Цесаревич Алексей был такой же подросток, как сын петербургского чинуши Пашка или деревенский парнишка Санька Тимофеев. Цесаревичу, как и Пашке, едва только открывался белый свет одним любопытным, добрым чудом. Как все подростки на свете, он любил игры, собак, зверюг, Жюль Верна и Густава Эмара, а больше всего полковые оркестры, солдат и матросов. В Ливадии он угощался у кухонь солдатским черным хлебом и после пробы щей из котла обязательно облизывал деревянную ложку так же, как пехотный стрелок в скатанной шинели, какого он видел где-то на летних маневрах. Ко всем простым людям, особенно к солдатам, он чувствовал полное и благодарное доверие, как будто они несли в себе все добро, всю милость мира.

Аглая с Нютой были так же расстреляны в Лопарцах, как великая княжна Ольга или Татьяна в Ипатьевском доме, и государя и цесаревича расстреляли так же, как черноволосого мужика Тимофея или штабс-капитана Сафонова.

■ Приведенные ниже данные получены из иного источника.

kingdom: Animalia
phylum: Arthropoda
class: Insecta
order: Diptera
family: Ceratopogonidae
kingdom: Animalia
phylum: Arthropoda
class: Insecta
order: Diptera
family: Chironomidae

Высшей мерой, единственной истиной над всеми, коммунисты поставили смерть. Они так и называли расстрел «высшей мерой». Но человеческая душа, непобедимая, живая, все таилась и в Пашке Маркушине, и в Андрее Степановиче, ушедшем от матросской облавы, в Саньке, который уже никогда не забудет, как лежал во дворе убитый отец, в Любе Сафоновой, пробившейся к белым, в Ванятке, кому кажется все чаще в утреннем сумраке, да зачем же вертится впустую, на холостом ходу, вся эта советская чертовщина, и в его отце – старом слесаре, и в сапожнике Потылицыне, может быть, еще не расстрелянном, и в матросе Ганькове, который все думает-передумывает, и в неизвестном ефрейторе, потерянном Пашкой, и в миллионах, миллионах живых существ человеческих, застигнутых советской властью.

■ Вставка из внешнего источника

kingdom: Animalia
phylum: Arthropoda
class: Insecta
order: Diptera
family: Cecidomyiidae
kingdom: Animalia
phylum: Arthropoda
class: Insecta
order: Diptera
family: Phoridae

Жизнь уступала большевикам вовне, но внутри, в себе, не сдавалась отнюдь. Жизнь была только беспощадно загнана большевиками во внутреннее подполье, какое каждый теперь носил в себе.

Так была загнана жизнь и Отто Вегенера, отбывавшего по приговору революционного трибунала ссылку на десять лет на принудительные работы.